### Work order
Say how many of the lines below include the word "brown". Only the number should be given.

### Material provided
━━━━━━━━━━━━━━━━━━━━━━━━━━━━━━

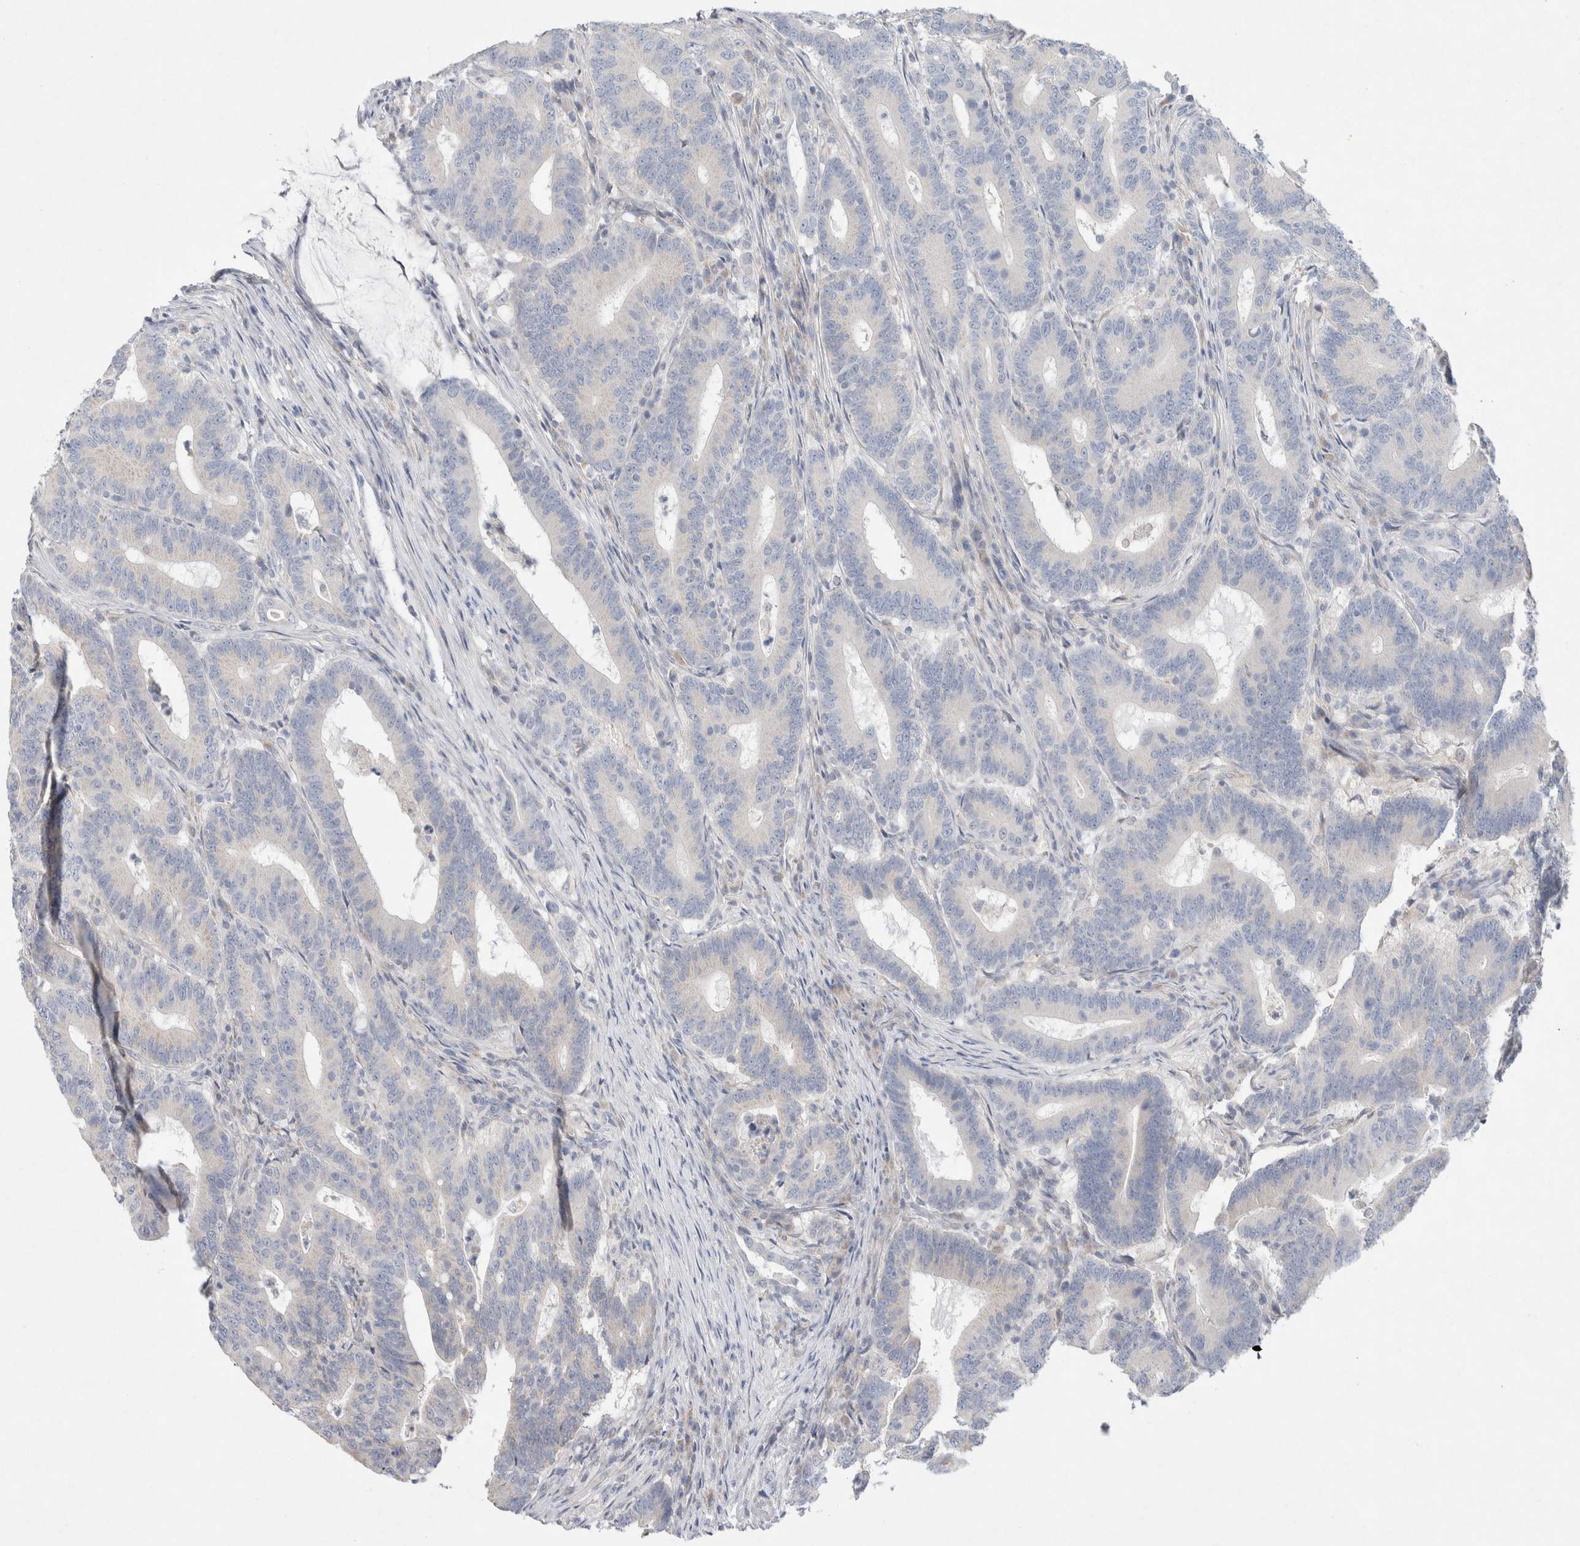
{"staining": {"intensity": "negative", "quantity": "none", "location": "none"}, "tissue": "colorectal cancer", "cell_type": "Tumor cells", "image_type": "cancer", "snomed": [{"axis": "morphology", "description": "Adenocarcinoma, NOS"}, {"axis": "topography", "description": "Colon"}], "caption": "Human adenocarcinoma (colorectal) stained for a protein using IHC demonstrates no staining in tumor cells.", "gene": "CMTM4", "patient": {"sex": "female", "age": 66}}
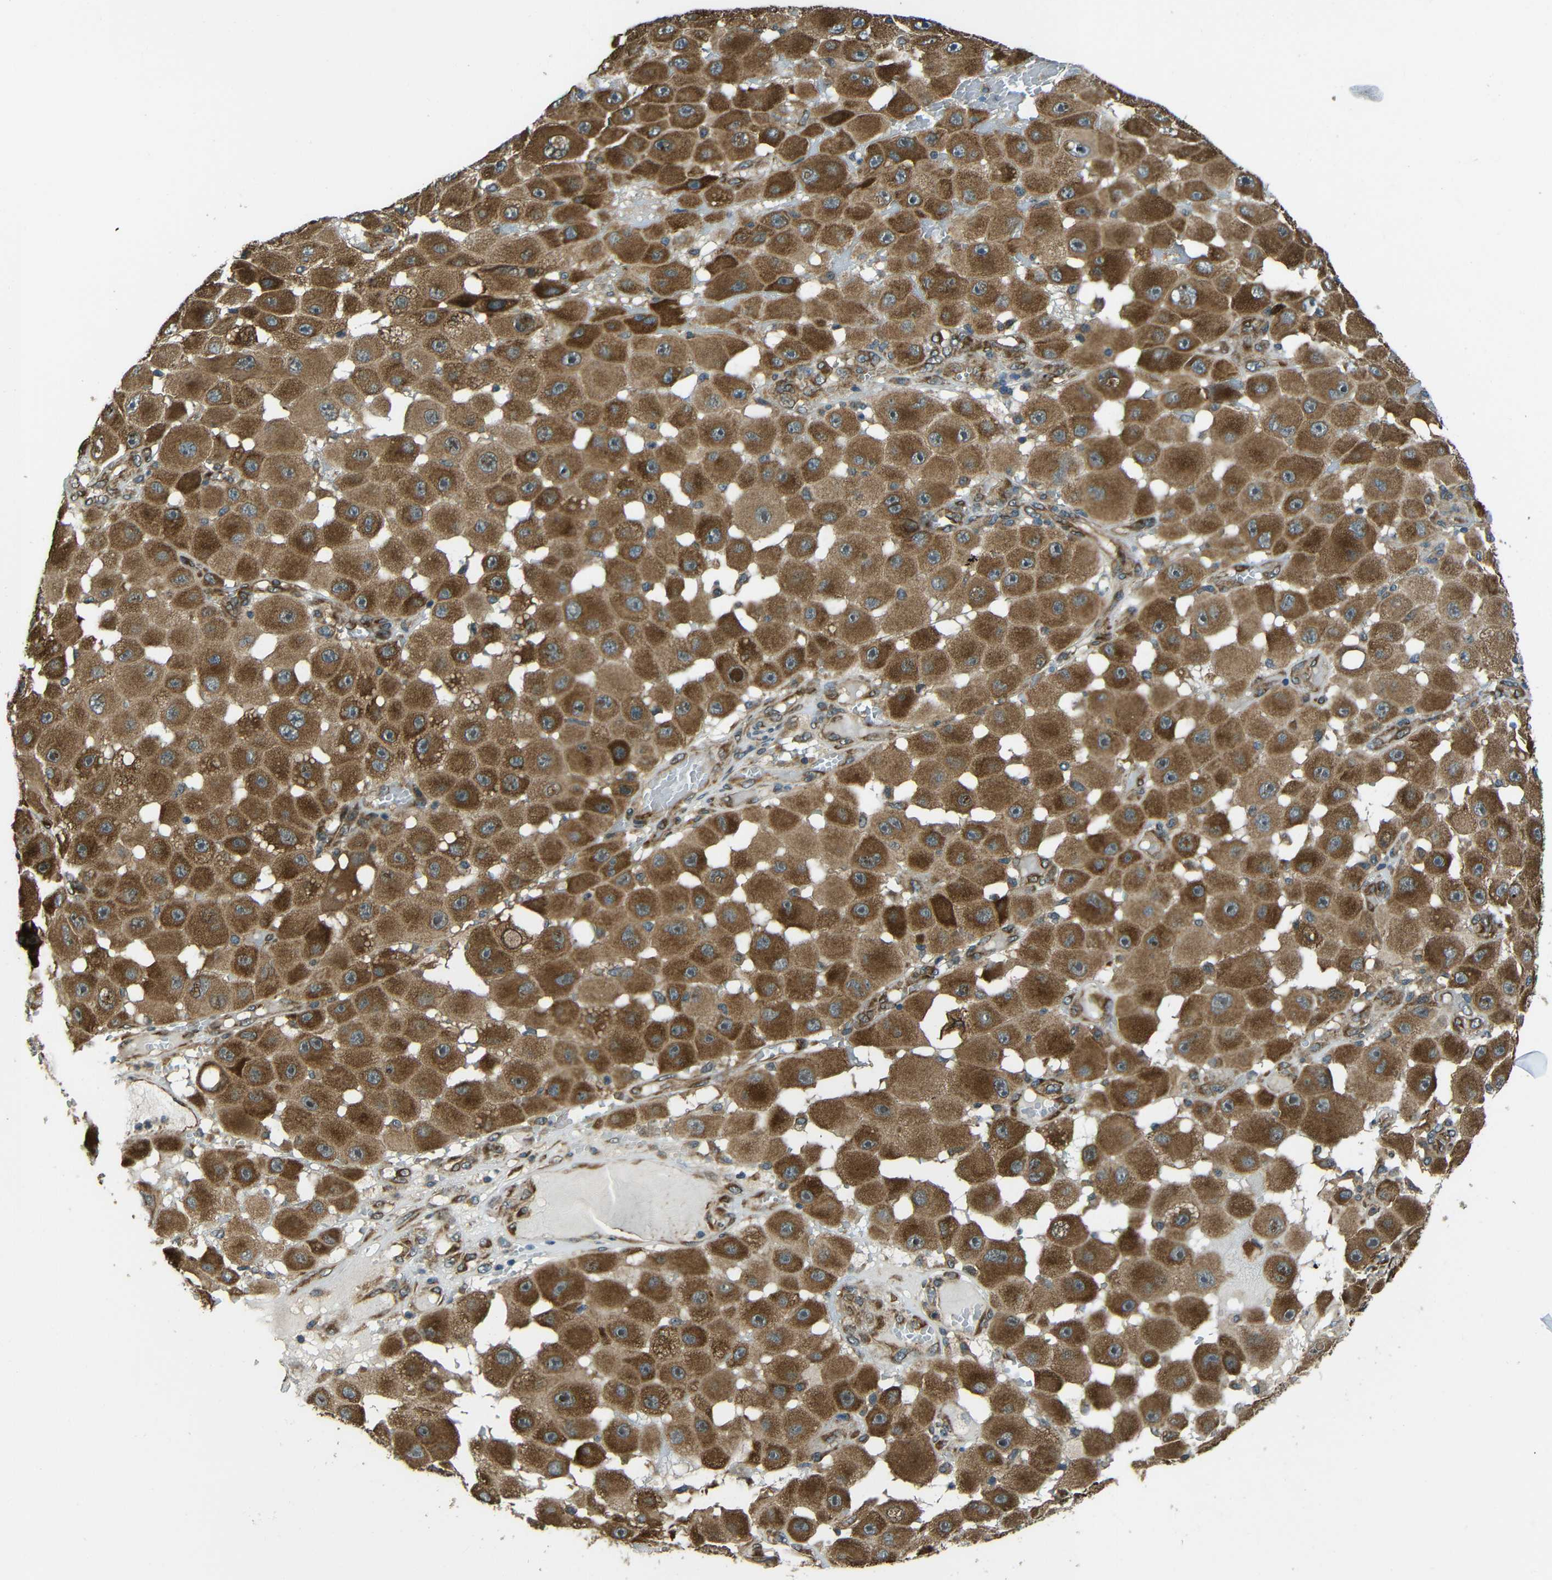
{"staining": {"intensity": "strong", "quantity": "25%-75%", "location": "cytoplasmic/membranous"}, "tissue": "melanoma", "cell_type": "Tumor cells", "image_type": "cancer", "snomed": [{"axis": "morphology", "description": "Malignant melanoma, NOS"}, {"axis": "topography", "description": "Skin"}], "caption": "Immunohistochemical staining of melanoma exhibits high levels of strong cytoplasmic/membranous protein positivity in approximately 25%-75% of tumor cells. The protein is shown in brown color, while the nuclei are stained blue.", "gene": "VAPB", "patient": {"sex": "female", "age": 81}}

━━━━━━━━━━━━━━━━━━━━━━━━━━━━━━

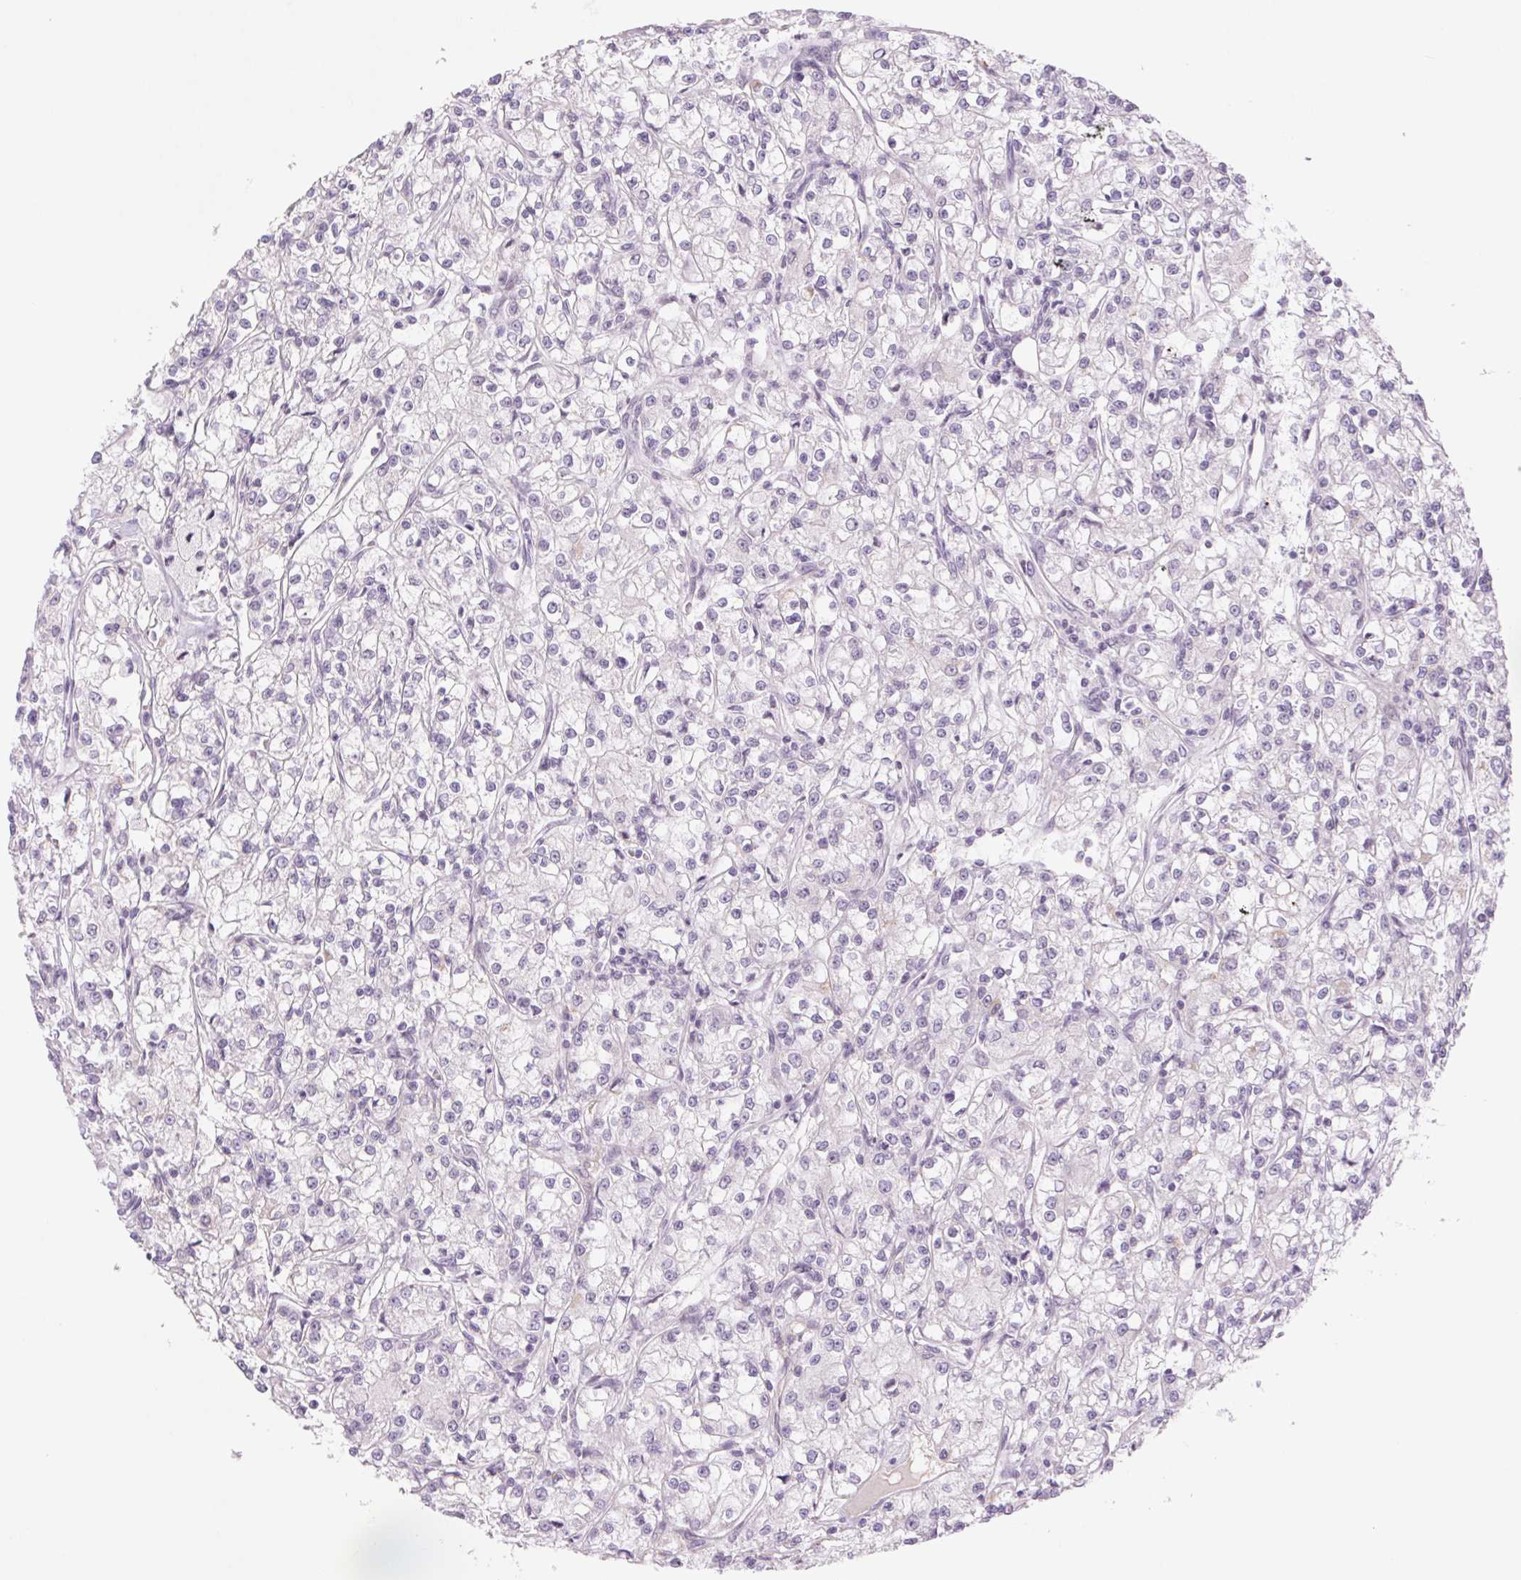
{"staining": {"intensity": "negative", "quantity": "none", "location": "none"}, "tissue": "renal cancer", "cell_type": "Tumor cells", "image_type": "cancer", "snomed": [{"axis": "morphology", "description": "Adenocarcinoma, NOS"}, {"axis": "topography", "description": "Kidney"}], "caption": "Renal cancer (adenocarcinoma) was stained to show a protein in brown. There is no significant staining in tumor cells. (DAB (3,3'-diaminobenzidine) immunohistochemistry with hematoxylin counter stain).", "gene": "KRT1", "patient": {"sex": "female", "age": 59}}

━━━━━━━━━━━━━━━━━━━━━━━━━━━━━━

### Task answer
2